• _Problem statement_
Turn the listing below into a numbered list, skipping blank lines and leaving out the pictures.

Chart comprehension data
______

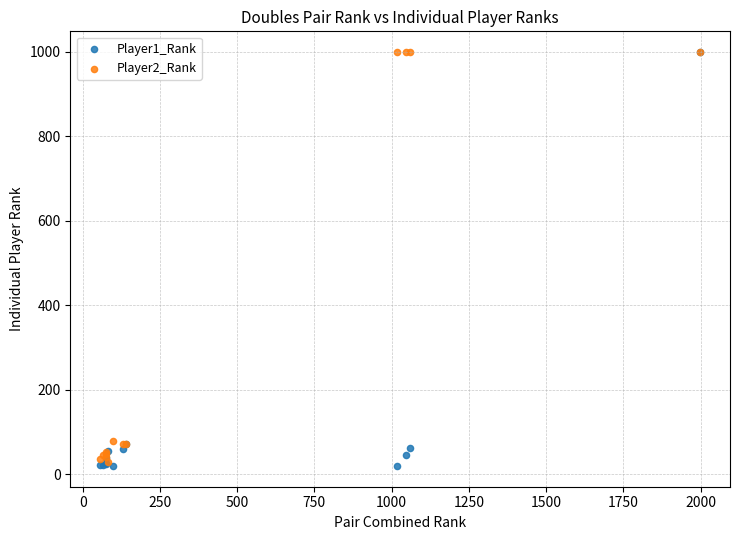

What are all the series names shown in the legend?

Player1_Rank, Player2_Rank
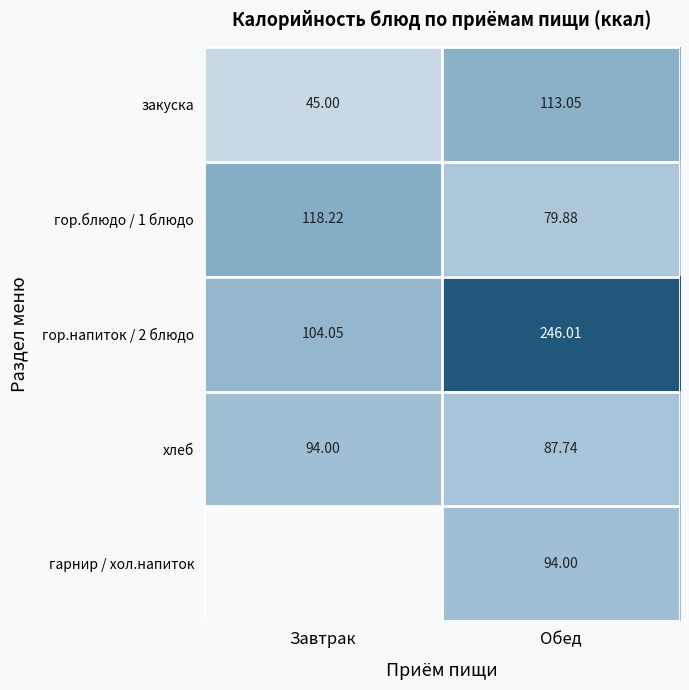

Where is закуска nearest to the value 79?

Завтрак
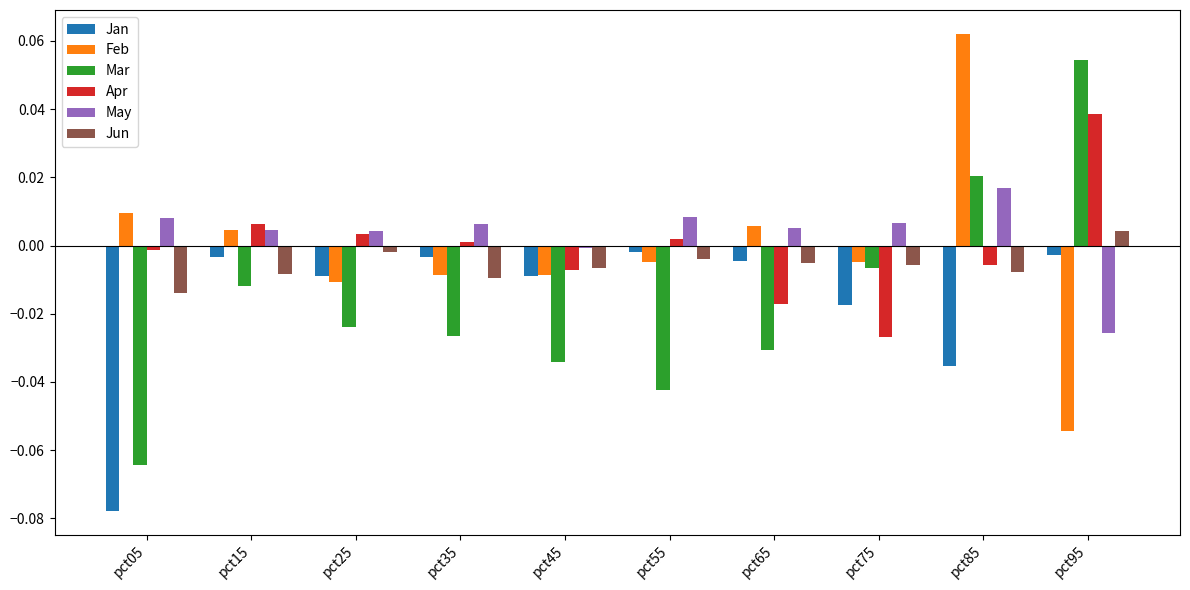

How many values in Jun are above zero?

1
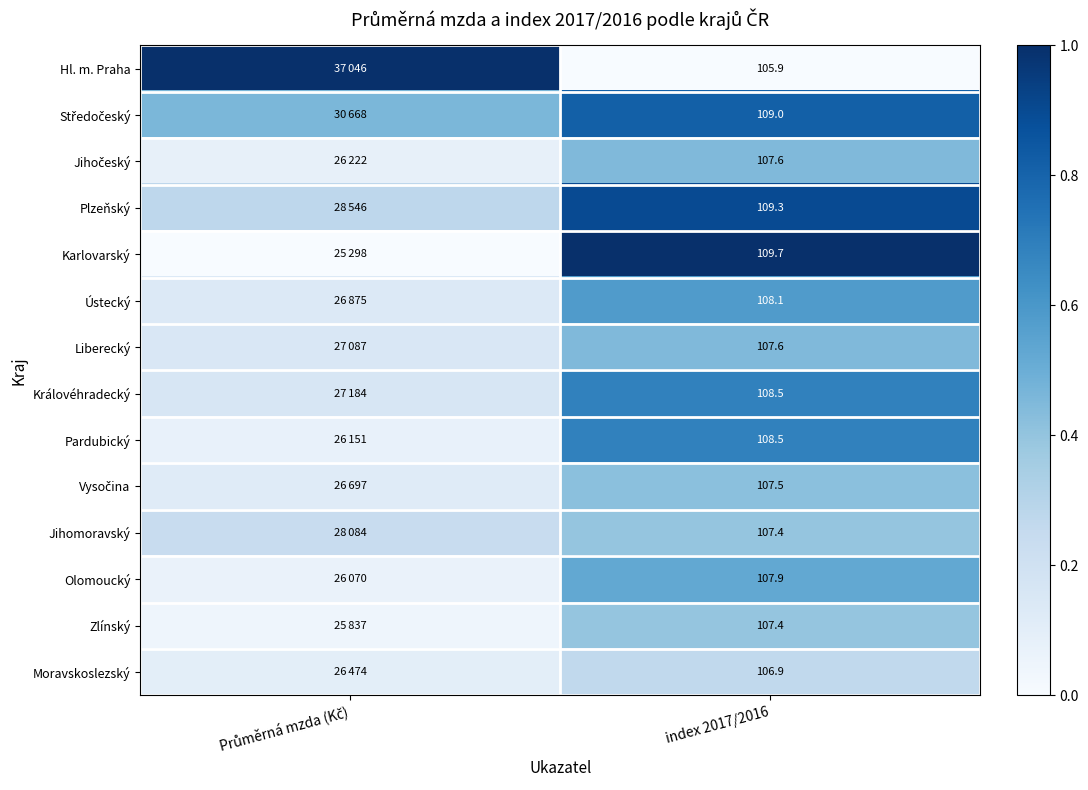

Is the value of Plzeňský at index 2017/2016 greater than the value of Hl. m. Praha at index 2017/2016?

Yes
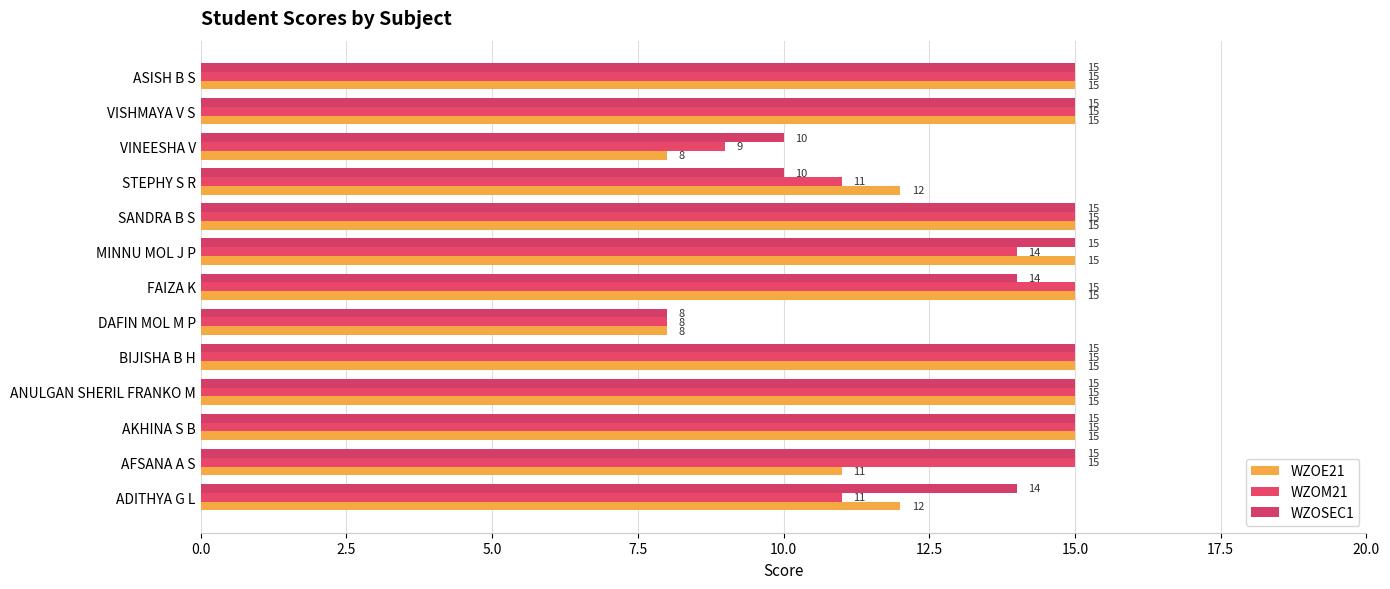

Reading left to right, list all the values displayed in this chart.

WZOE21: 12	11	15	15	15	8	15	15	15	12	8	15	15
WZOM21: 11	15	15	15	15	8	15	14	15	11	9	15	15
WZOSEC1: 14	15	15	15	15	8	14	15	15	10	10	15	15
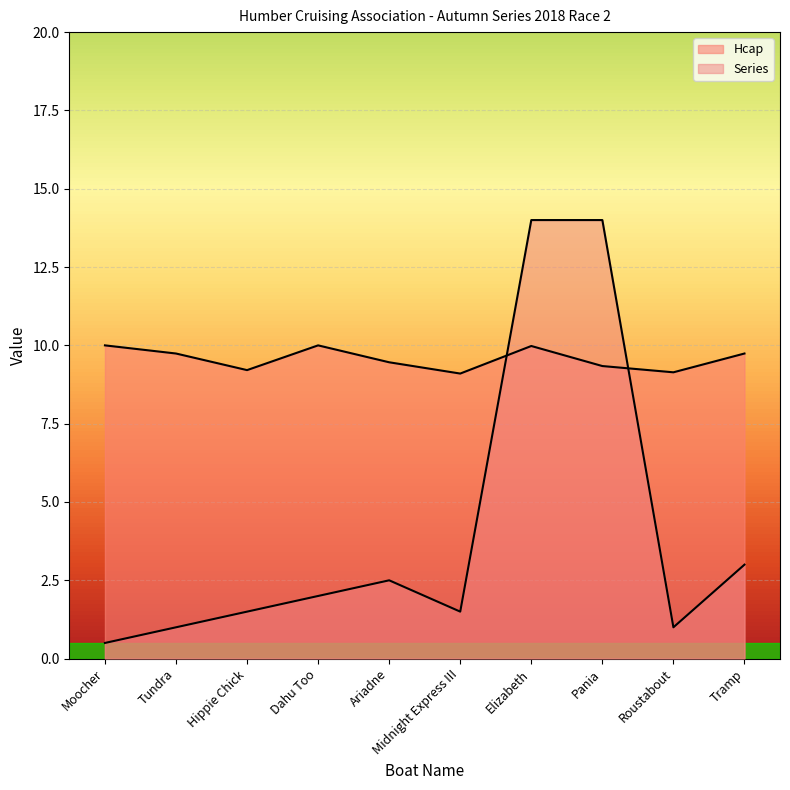

What is the maximum value for Series?

14.0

______

• _Task solution_
1. What are all the series names shown in the legend?
2. Player1_Rank, Player2_Rank
3. Where is закуска nearest to the value 79?
4. Завтрак
5. How many values in Jun are above zero?
6. 1
7. Is the value of Plzeňský at index 2017/2016 greater than the value of Hl. m. Praha at index 2017/2016?
8. Yes
9. Reading left to right, list all the values displayed in this chart.
10. WZOE21: 12	11	15	15	15	8	15	15	15	12	8	15	15
11. WZOM21: 11	15	15	15	15	8	15	14	15	11	9	15	15
12. WZOSEC1: 14	15	15	15	15	8	14	15	15	10	10	15	15
13. What is the maximum value for Series?
14. 14.0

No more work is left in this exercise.